JNK2 is required for stress-induced mitophagy and protects against tissue damage and mortality.
Major finding: JNK2 is required for stress-induced mitophagy and protects against tissue damage and mortality.
Mechanism: JNK2 promotes proteasomal degradation of small mitochondrial ARF and increases steady-state p62 levels.
Impact: JNK2 inhibits inflammasome activation, limits ROS, and maintains organ integrity under hypoxia.

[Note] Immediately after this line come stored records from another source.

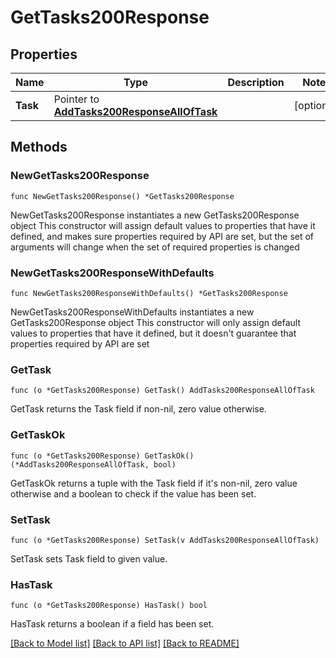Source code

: # GetTasks200Response

## Properties

Name | Type | Description | Notes
------------ | ------------- | ------------- | -------------
**Task** | Pointer to [**AddTasks200ResponseAllOfTask**](AddTasks200ResponseAllOfTask.md) |  | [optional] 

## Methods

### NewGetTasks200Response

`func NewGetTasks200Response() *GetTasks200Response`

NewGetTasks200Response instantiates a new GetTasks200Response object
This constructor will assign default values to properties that have it defined,
and makes sure properties required by API are set, but the set of arguments
will change when the set of required properties is changed

### NewGetTasks200ResponseWithDefaults

`func NewGetTasks200ResponseWithDefaults() *GetTasks200Response`

NewGetTasks200ResponseWithDefaults instantiates a new GetTasks200Response object
This constructor will only assign default values to properties that have it defined,
but it doesn't guarantee that properties required by API are set

### GetTask

`func (o *GetTasks200Response) GetTask() AddTasks200ResponseAllOfTask`

GetTask returns the Task field if non-nil, zero value otherwise.

### GetTaskOk

`func (o *GetTasks200Response) GetTaskOk() (*AddTasks200ResponseAllOfTask, bool)`

GetTaskOk returns a tuple with the Task field if it's non-nil, zero value otherwise
and a boolean to check if the value has been set.

### SetTask

`func (o *GetTasks200Response) SetTask(v AddTasks200ResponseAllOfTask)`

SetTask sets Task field to given value.

### HasTask

`func (o *GetTasks200Response) HasTask() bool`

HasTask returns a boolean if a field has been set.


[[Back to Model list]](../README.md#documentation-for-models) [[Back to API list]](../README.md#documentation-for-api-endpoints) [[Back to README]](../README.md)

Dysregulation of mitophagy, a type of autophagy that degrades damaged or excessive mitochondria, leads to increased reactive oxygen species (ROS) accumulation and inflammasome hyperactivation, and has been associated with many pathophysiologic conditions, including immunologic disorders and cancer. The small mitochondrial isoform of the tumor suppressor ARF (smARF) and p62 (also known as sequestosome 1) have been shown to have roles in mitophagy, but the mechanisms underlying the regulation of mitophagy remain largely unknown. Zhang and colleagues found that the kinase JNK2 (also known as MAPK9) is required for stress-induced mitophagy. In contrast to wild-type mouse embryonic fibroblasts (MEF), which exhibited decreased mitochondrial proteins due to active mitophagy in hypoxic conditions, Jnk2−/− MEFs were characterized by impaired mitochondrial clearance and increased ROS production under hypoxic stress. Mechanistically, this defect in mitophagy was mediated by decreased levels of p62 at steady state in Jnk2−/− MEFs as a result of increased steady-state autophagy, which promotes p62 degradation. In addition, Jnk2−/− MEFs had significantly higher steady-state levels of smARF, which induces upregulation of autophagy. Specific depletion of smARF resulted in decreased autophagy, increased p62 expression, and restoration of mitophagy in Jnk2−/− MEFs. Ectopic expression of kinase-deficient JNK2 in Jnk2−/− MEFs decreased smARF levels, suggesting that JNK2 regulates smARF independent of its kinase activity. Indeed, JNK2 interacted with smARF and promoted its polyubiquitination and subsequent proteasomal degradation. Importantly, in vivo analysis of hypoxia-induced tissue damage in wild-type and Jnk2−/− mice revealed that JNK2-dependent regulation of stress-induced mitophagy protected against tissue damage. Furthermore, loss of JNK2 resulted in the hyperactivation of inflammasomes and excessive mitochondrial ROS production in bone marrow–derived macrophages and increased susceptibility to lipopolysaccharide-induced mortality in mice. These data support a critical role for JNK2 in stress-induced mitophagy and the maintenance of organ integrity during environmental stress.